Offloading forall loops typically incurs less overhead than offloading scalar reduction loops and sparse reduction loops. The main reason is that no synchronization is needed to avoid race conditions and ensure the correctness of the code. Note appropriate data scoping of shared and private variables is still a must.
Code example
C
void example(double *D, double *X, double *Y, int n, double a) {
for (int i = 0; i < n; ++i) {
D[i] = a * X[i] + Y[i];
}
}
The loop body has a forall
pattern, meaning that each iteration of the loop
can be executed independently and the result in each iteration is written to an
independent memory location. Thus, no race conditions can appear at runtime
related to array D
, so no specific synchronization is needed.
The code snippet below shows an implementation that uses the OpenACC compiler directives to offload the loop to an accelerator. Note how no synchronization is required to avoid race conditions, while the data transfer clauses manage the data movement between the host memory and the accelerator memory:
void example(double *D, double *X, double *Y, int n, double a) {
#pragma acc data copyin(X[0:n], Y[0:n], a, n) copyout(D[0:n])
#pragma acc parallel
#pragma acc loop
for (int i = 0; i < n; ++i) {
D[i] = a * X[i] + Y[i];
}
}
Fortran
subroutine example(D, X, Y, a)
implicit none
real(kind=8), intent(out) :: D(:)
real(kind=8), intent(in) :: X(:), Y(:)
real(kind=8), intent(in) :: a
integer :: i
do i = 1, size(D, 1)
D(i) = a * X(i) + Y(i)
end do
end subroutine example
The loop body has a forall
pattern, meaning that each iteration of the loop
can be executed independently and the result in each iteration is written to an
independent memory location. Thus, no race conditions can appear at runtime
related to array D
, so no specific synchronization is needed.

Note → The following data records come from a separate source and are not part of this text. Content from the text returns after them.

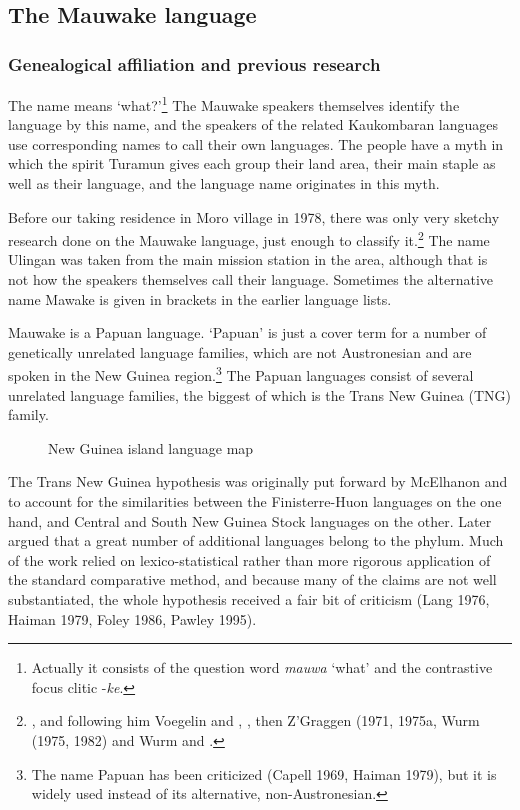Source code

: \subsection{The Mauwake language}
\hypertarget{RefHeading18561935131865}{}\subsubsection{Genealogical affiliation and previous research}
\hypertarget{RefHeading18581935131865}{}The name  means `what?'\footnote{Actually it consists of the question word \textit{mauwa} `what' and the contrastive focus clitic -\textit{ke}.}  The Mauwake speakers themselves identify the language by this name, and the speakers of the related Kaukombaran languages use corresponding names to call their own languages.  The people have a myth in which the spirit Turamun gives each group their land area, their main staple as well as their language, and the language name originates in this myth.

Before our taking residence in Moro village in 1978, there was only very sketchy research done on the Mauwake language, just enough to classify it.\footnote{\citet{Capell1952}, and following him Voegelin and \citet{Voegelin1965}, \citet{Greenberg1971}, then Z'Graggen (1971, 1975a, Wurm (1975, 1982) and Wurm and \citet{Hattori1981}.} The name Ulingan was taken from the main mission station in the area, although that is not how the speakers themselves call their language. Sometimes the alternative name Mawake is given in brackets in the earlier language lists.  

Mauwake is a Papuan language. `Papuan' is just a cover term for a number of genetically unrelated language families, which are not Austronesian and are spoken in the New Guinea region.\footnote{The name Papuan has been criticized (Capell 1969, Haiman 1979), but it is widely used instead of its alternative, non-Austronesian.} The Papuan languages consist of several unrelated language families, the biggest of which is the Trans New Guinea (TNG) family.  


\begin{figure}
\caption{New Guinea island language map \citep[34]{Ross2005}}
\label{fig:map:2}
\end{figure}

The Trans New Guinea hypothesis was originally put forward by McElhanon and \citet{Voorhoeve1970} to account for the similarities between the Finisterre-Huon languages on the one hand, and Central and South New Guinea Stock languages on the other. Later \citet{Wurm1975} argued that a great number of additional languages belong to the phylum.  Much of the work relied on lexico-statistical rather than more rigorous application of the standard comparative method, and because many of the claims are not well substantiated, the whole  hypothesis received a fair bit of criticism (Lang 1976, Haiman 1979, Foley 1986, Pawley 1995).

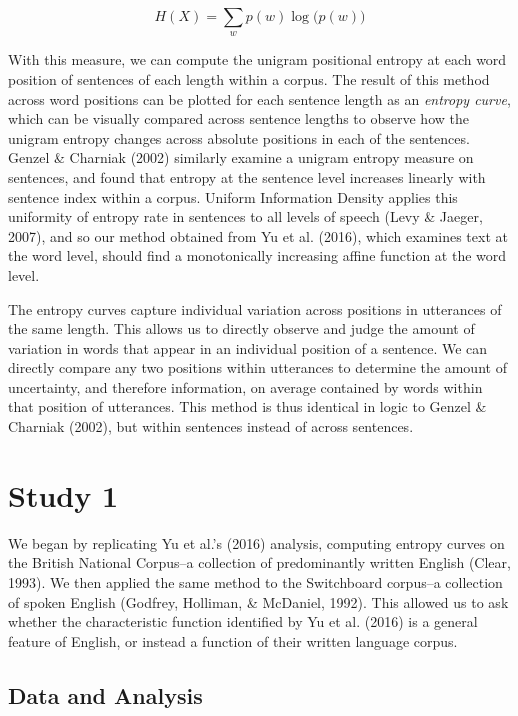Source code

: \documentclass[10pt, letterpaper]{article}
\begin{document}
\[H(X) = \sum\limits_w p(w)\log\big(p(w)\big)\]

With this measure, we can compute the unigram positional entropy at each
word position of sentences of each length within a corpus. The result of
this method across word positions can be plotted for each sentence
length as an \emph{entropy curve}, which can be visually compared across
sentence lengths to observe how the unigram entropy changes across
absolute positions in each of the sentences. Genzel \& Charniak (2002)
similarly examine a unigram entropy measure on sentences, and found that
entropy at the sentence level increases linearly with sentence index
within a corpus. Uniform Information Density applies this uniformity of
entropy rate in sentences to all levels of speech (Levy \& Jaeger,
2007), and so our method obtained from Yu et al. (2016), which examines
text at the word level, should find a monotonically increasing affine
function at the word level.

The entropy curves capture individual variation across positions in
utterances of the same length. This allows us to directly observe and
judge the amount of variation in words that appear in an individual
position of a sentence. We can directly compare any two positions within
utterances to determine the amount of uncertainty, and therefore
information, on average contained by words within that position of
utterances. This method is thus identical in logic to Genzel \& Charniak
(2002), but within sentences instead of across sentences.

\hypertarget{study-1}{%
\section{Study 1}\label{study-1}}

We began by replicating Yu et al.'s (2016) analysis, computing entropy
curves on the British National Corpus--a collection of predominantly
written English (Clear, 1993). We then applied the same method to the
Switchboard corpus--a collection of spoken English (Godfrey, Holliman,
\& McDaniel, 1992). This allowed us to ask whether the characteristic
function identified by Yu et al. (2016) is a general feature of English,
or instead a function of their written language corpus.

\hypertarget{data-and-analysis}{%
\subsection{Data and Analysis}\label{data-and-analysis}}
\end{document}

The code snippet below shows an implementation that uses the OpenACC compiler directives to offload the loop to an accelerator. Note how no synchronization is required to avoid race conditions, while the data transfer clauses manage the data movement between the host memory and the accelerator memory:
subroutine example(D, X, Y, a)
implicit none
real(kind=8), intent(out) :: D(:)
real(kind=8), intent(in) :: X(:), Y(:)
real(kind=8), intent(in) :: a
integer :: i
!$acc data copyin(X, Y, a) copyout(D)
!$acc parallel
!$acc loop
do i = 1, size(D, 1)
D(i) = a * X(i) + Y(i)
end do
!$acc end parallel
!$acc end data
end subroutine example